Some banks also include advice on Internet security. In the UK, HSBC for example demands that customers
always access Internet banking by typing the address into the web browser and use antivirus, antispyware and a personal firewall. If accessing Internet banking from a computer connected to a LAN or a public Internet access device or access point, they must first ensure that nobody else can observe, copy or access their account. They cannot use any software, such as browsers or password managers, to record passwords or other security details, apart from a service provided by the bank. Finally, all security measures recommended by the manufacturer of the device being used to access Internet banking must be followed, such as using a PIN to access a mobile device.
Over half of banks tell customers to use firewalls and anti-virus software. Some even recommend specific commercial software, or tell customers how to find some:
It is also possible to obtain free anti-virus protection. A search for `free anti-virus’ on Google will provide a list of the most popular.
In the second part of our paper, we investigate the customers’ perception of banking T&Cs in three countries: Germany, the United States and the United Kingdom. We present the participants with 2 real-life scenarios where individuals are subject to fraud, and ask them to decide on the outcome. We then present the participants with sections of T&Cs representative for their country and ask them then to re-evaluate the outcome of the two scenarios.
Question
DE
UK
US
Scenario 1: Card Loss
41.5%
81.5%
76.8%
Scenario 1: Card Loss after T&Cs
70.7%
66.7%
96.4%
Scenario 2: Phishing
31.7%
37.0%
35.7%
Scenario 2: Phishing after T&Cs
43.9%
46.3%
42.9%
The table above lists the percentage of participants that say that the money should be returned for each of the scenarios. We find that in all but one case, the participants are more likely to have the protagonist reimbursed after reading the terms and conditions. This is noteworthy – our participants are generally reassured by what they read in the T&Cs.

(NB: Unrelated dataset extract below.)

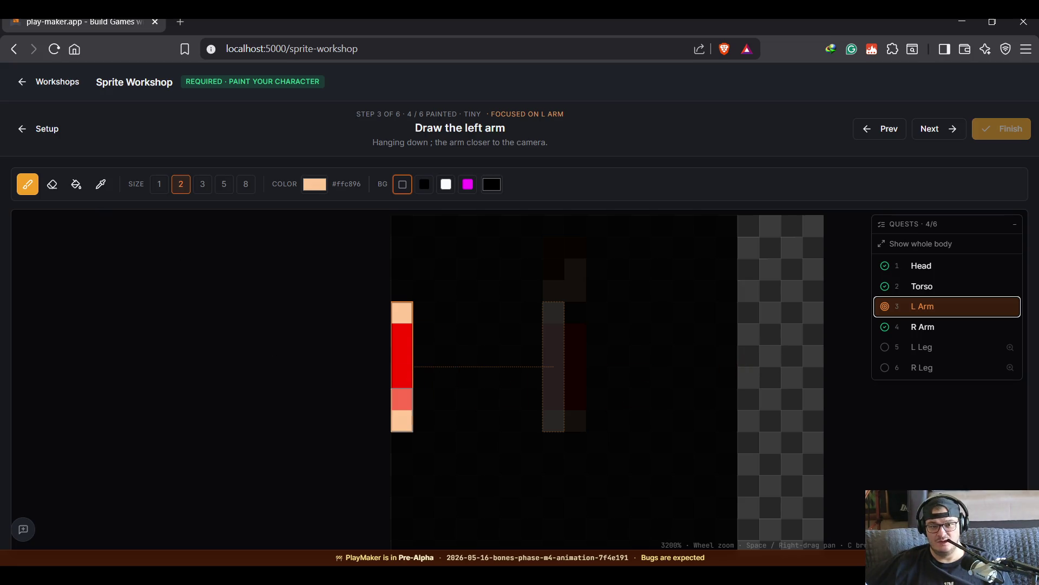
key(1)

Further, we assess the participants’ comprehension of the T&Cs. Only 35% of participants fully understand the sections, but the regional variations are large: 45% of participants in the US fully understanding the T&Cs but only 22% do so in Germany. This may indeed be related to the differences in consumer protection laws between the countries: In the US, Federal regulations give consumers much stronger protections. In Germany and the UK (and indeed, throughout Europe under the EU’s Payment Service Directive), whether a victim of fraud is reimbursed depends on if he/she has been grossly negligent – a term that is not clearly defined and confused our participants throughout.